Combining these three facts together, everyone can deduce that the Earth rotates around the Sun if and only if the Sun rotates around Earth.


One is mathematically impossible without the other. This means that not only Gallilleo Galliley was right but Pope Urban VIII who imprisoned Gallileo was right too. Note that his intellect wasn’t superior to the Gallileo’s, he just had the means to do so.


I know, I know, the very notion of the geocentric model being as correct as the heliocentric one makes you extremely uncomfortable. But mathematically, both models are equally correct. They have different applications though. The heliocentric model is more useful for astronomers, and the geocentric – for farmers. Galileo was an astronomer, Pope Urban VIII had a society of farmers to rule. They had a conflict of interest, not of faith. It all makes sense in retrospect.


You are, however, still trying to find a flaw in my logic. This simply can’t be! The Sun can not rotate around the Earth, this is not what you have been taught in school! You do have all the facts though. And, as a human being, you can make a conclusion. You don’t have to solely rely on what you learned.


But you will, unless put against a wall with a gun at your head because

that’s

what

people

do.

Did I just call you stupid?

Yes. And I have the full moral right to do so because, being a human made out of meat and bones, and only occasionally neurons, I am stupid myself. As Tim Minchin said “only a ginger can call another ginger ginger”, and just like that, being a moron, I am willing to exercise my right to call you out as surprisingly unintelligent too.


But my point is not to offend you or humiliate myself.

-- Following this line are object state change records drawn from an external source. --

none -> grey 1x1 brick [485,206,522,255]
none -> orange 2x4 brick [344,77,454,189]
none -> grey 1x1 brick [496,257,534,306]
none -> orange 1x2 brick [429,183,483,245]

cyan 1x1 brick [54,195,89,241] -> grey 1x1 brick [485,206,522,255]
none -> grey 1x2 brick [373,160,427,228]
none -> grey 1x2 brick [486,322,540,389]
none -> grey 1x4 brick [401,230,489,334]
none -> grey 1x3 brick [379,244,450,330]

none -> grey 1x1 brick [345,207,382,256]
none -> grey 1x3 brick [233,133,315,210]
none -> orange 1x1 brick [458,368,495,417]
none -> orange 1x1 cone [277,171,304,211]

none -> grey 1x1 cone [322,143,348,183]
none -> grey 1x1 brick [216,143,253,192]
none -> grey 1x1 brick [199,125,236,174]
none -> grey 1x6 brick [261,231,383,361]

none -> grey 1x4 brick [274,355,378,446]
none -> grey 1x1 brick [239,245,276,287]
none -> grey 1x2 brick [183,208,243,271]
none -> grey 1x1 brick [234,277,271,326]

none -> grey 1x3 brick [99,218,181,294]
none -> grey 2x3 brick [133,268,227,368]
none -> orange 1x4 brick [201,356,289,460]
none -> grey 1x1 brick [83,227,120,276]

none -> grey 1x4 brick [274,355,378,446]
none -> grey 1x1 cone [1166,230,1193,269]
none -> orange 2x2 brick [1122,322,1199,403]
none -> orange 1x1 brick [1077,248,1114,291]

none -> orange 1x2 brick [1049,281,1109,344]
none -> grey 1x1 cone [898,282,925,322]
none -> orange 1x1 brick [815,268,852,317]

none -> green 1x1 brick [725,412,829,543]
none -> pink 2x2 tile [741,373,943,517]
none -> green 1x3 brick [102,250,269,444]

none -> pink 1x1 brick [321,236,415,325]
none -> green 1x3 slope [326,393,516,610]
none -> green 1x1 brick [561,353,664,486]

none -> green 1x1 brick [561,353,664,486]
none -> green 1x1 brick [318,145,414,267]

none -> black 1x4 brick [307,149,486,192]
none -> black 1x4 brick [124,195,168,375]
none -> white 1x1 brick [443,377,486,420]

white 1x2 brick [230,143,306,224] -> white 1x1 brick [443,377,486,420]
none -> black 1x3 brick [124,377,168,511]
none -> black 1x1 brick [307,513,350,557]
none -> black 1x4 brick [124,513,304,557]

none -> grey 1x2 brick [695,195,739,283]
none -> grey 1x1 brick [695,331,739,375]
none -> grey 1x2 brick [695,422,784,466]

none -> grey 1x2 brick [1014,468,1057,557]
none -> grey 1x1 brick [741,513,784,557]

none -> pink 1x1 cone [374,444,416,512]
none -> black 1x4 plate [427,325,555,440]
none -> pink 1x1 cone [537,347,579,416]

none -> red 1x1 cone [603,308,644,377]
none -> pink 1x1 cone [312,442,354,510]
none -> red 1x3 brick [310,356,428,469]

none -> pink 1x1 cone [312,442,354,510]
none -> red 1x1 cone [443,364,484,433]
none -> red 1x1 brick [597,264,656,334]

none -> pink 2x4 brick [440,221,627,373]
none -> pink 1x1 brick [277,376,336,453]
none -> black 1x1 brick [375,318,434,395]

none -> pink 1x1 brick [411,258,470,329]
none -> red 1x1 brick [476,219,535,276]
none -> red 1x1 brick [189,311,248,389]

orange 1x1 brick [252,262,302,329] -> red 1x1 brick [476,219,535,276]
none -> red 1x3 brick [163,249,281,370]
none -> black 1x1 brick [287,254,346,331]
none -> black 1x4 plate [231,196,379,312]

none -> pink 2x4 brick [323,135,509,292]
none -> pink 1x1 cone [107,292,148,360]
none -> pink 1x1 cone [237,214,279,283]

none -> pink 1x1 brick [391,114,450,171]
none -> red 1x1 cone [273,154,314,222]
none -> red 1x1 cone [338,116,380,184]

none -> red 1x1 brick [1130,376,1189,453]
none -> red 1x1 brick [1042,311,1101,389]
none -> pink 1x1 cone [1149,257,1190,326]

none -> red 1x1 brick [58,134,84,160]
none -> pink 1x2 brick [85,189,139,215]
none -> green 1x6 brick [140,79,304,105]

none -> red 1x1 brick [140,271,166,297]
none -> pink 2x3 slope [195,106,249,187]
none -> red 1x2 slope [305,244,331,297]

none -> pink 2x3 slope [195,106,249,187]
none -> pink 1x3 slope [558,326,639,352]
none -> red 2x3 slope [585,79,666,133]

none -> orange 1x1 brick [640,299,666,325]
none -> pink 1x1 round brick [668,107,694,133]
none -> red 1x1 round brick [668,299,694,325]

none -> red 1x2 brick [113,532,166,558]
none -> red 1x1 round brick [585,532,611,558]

My point is, we should worry less about artificial intelligence and worry more about natural stupidity. It’s not AI who starts the wars, it’s not AI who commits genocides, it’s not even AI that spreads lies about vaccines either. It’s us. People.


If anything, we should embrace intelligence. Both natural and artificial, after all the latter is only a fruit of the former. As humanity, we were always looking for a way to enhance our intelligence with artificial tools: a book, an abacus, a logarithmic ruler, an electronic computer.


Now we have a special class of software that falls under the broad umbrella of artificial intelligence. But this is essentially a continuation of books and abaci, not the human race. Make no mistake, we are not trying to make an artificial supersmart human. Just like a car is not an android that runs fast, but a much simpler machine capable of doing things a mere human can not, artificial intelligence is simply software that outperforms people at a task it is designed for.


And the primary task for AI is to make us all, as humanity, smarter.